# Esercizio 1
Stabilisci se le affermazioni (a), (b) e (c) concordano con il brano sul Tfs: per ciascuna rispondi sì o no e cita alla lettera le parole del brano che lo decidono. (a) Il Tfs superiore a 50mila euro viene pagato in più rate annuali. (b) Il prestito bancario per anticipare il Tfs può arrivare fino a 60mila euro. (c) Il Tfs spetta ai dipendenti pubblici assunti a tempo indeterminato prima del 31 dicembre 2000.

# Brano del documento
|---|

Per chi percepisce la pensione con quota 100, il Tfs è liquidato nella data in cui l’interessato avrebbe percepito il trattamento a seguito della pensione di vecchiaia o anticipata ordinaria: in queste ipotesi, dunque, la liquidazione può avvenire anche dopo 60 mesi e 90 giorni.

Inoltre, il Tfs, se supera i 50mila euro, è erogato in più rate annuali. Grazie al recente decreto in materia di reddito di cittadinanza e di pensioni, il Tfs può essere anticipato, però, sin dal momento del pensionamento, attraverso un prestito bancario a tasso agevolato, sino a un massimo di 45mila euro.

 

Ma nell’ipotesi di Tfs e pensione anticipata, quando viene pagata la liquidazione? La risposta dipende sia dalla tipologia di trattamento percepita (pensione anticipata ordinaria, pensione anticipata quota 100), sia dal raggiungimento dei limiti di servizio, sia dalla volontarietà o meno della cessazione dal servizio, che da ulteriori eventualità.

Ad ogni modo, grazie alle nuove previsioni normative, più tardi è pagata la liquidazione, più è detassata, sino a un massimo del 7,5%.

Ma procediamo per ordine e vediamo con quali tempistiche deve essere liquidato il trattamento, con particolare riguardo ai dipendenti statali che raggiungono la pensione anticipata.

Tfs: che cos’è e come si calcola

Il Tfs, trattamento di fine servizio, meglio noto come buonuscita, è, in pratica, la liquidazione spettante ai dipendenti pubblici assicurati presso l’ex Inpdap (ora gestiti dall’Inps), assunti a tempo indeterminato prima del 31 dicembre 2000.

A differenza del Tfr (il trattamento di fine rapporto, spettante alla generalità dei lavoratori dipendenti), che è pari al 6,91% dell’imponibile annuo, il Tfs è rapportato all’ultima retribuzione percepita dal dipendente: nel dettaglio, è pari a un dodicesimo dell’80% della retribuzione annuale lorda alla cessazione dal servizio, compresa la tredicesima, moltiplicata per il numero di anni utili.

|---|

# Dati in esame
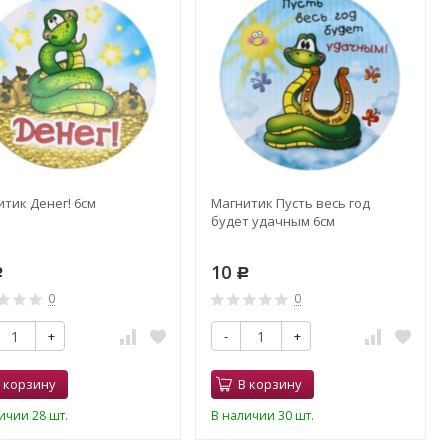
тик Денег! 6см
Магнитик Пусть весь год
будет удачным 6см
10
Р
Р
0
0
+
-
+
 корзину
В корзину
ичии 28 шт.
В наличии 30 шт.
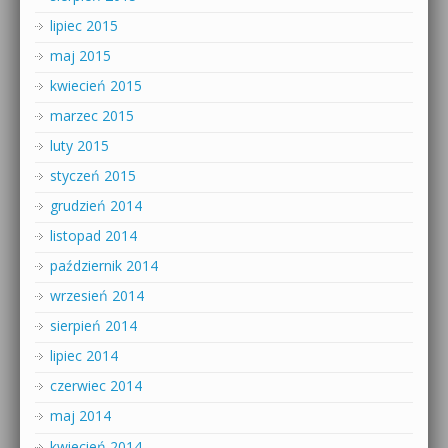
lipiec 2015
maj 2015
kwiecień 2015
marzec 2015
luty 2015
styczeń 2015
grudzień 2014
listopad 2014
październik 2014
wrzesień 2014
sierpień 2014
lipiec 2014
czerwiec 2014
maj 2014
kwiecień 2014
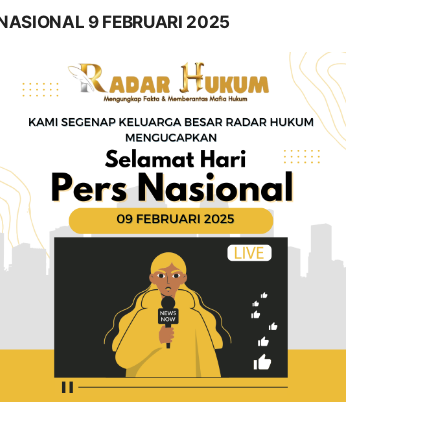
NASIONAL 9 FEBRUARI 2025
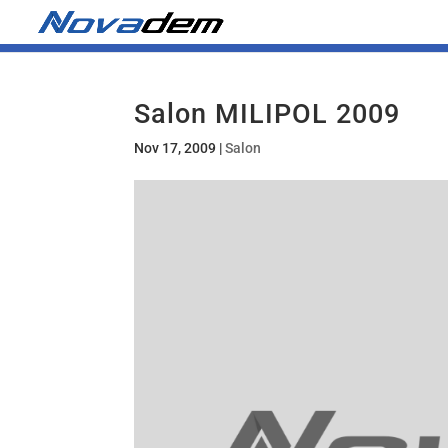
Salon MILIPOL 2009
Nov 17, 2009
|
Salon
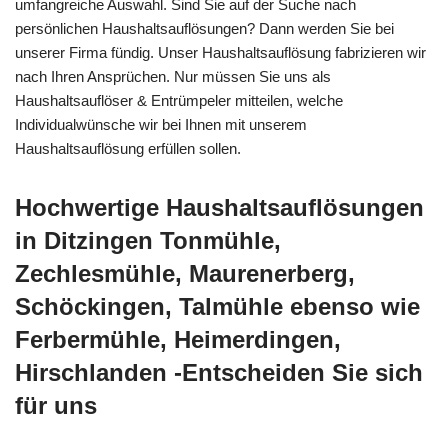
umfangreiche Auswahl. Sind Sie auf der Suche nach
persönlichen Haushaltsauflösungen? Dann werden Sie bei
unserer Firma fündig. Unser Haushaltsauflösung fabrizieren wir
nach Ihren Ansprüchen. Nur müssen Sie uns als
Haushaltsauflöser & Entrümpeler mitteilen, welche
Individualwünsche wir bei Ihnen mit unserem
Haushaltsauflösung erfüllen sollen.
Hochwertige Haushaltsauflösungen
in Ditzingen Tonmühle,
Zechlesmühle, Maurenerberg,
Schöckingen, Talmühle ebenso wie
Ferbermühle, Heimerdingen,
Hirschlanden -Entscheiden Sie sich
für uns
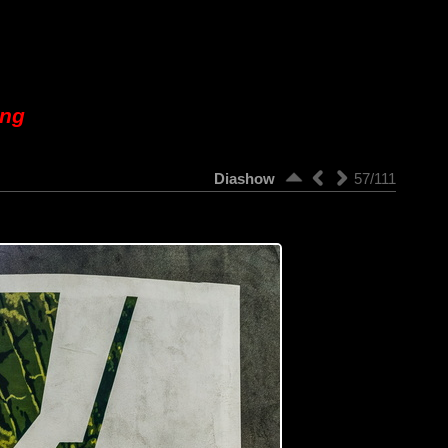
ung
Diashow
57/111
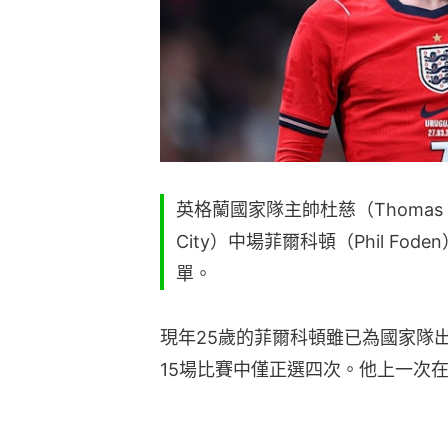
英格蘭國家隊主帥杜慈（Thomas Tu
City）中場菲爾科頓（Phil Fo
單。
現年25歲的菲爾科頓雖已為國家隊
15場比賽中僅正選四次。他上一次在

|---|

# Esercizio 2
Stampa tale e quale il tratto delle voci che va dalla riga contenente "umfangreiche Auswahl. Sind" fino alla fine delle voci, estremi inclusi. Lascia fuori le immagini.

# Risultato esercizio 1
(a) Sì: "il Tfs, se supera i 50mila euro, è erogato in più rate annuali".
(b) No: "sino a un massimo di 45mila euro".
(c) Sì: "assunti a tempo indeterminato prima del 31 dicembre 2000".

# Risultato esercizio 2
umfangreiche Auswahl. Sind Sie auf der Suche nach
persönlichen Haushaltsauflösungen? Dann werden Sie bei
unserer Firma fündig. Unser Haushaltsauflösung fabrizieren wir
nach Ihren Ansprüchen. Nur müssen Sie uns als
Haushaltsauflöser & Entrümpeler mitteilen, welche
Individualwünsche wir bei Ihnen mit unserem
Haushaltsauflösung erfüllen sollen.
Hochwertige Haushaltsauflösungen
in Ditzingen Tonmühle,
Zechlesmühle, Maurenerberg,
Schöckingen, Talmühle ebenso wie
Ferbermühle, Heimerdingen,
Hirschlanden -Entscheiden Sie sich
für uns
ung
Diashow
57/111
英格蘭國家隊主帥杜慈（Thomas Tu
City）中場菲爾科頓（Phil Fo
單。
現年25歲的菲爾科頓雖已為國家隊
15場比賽中僅正選四次。他上一次在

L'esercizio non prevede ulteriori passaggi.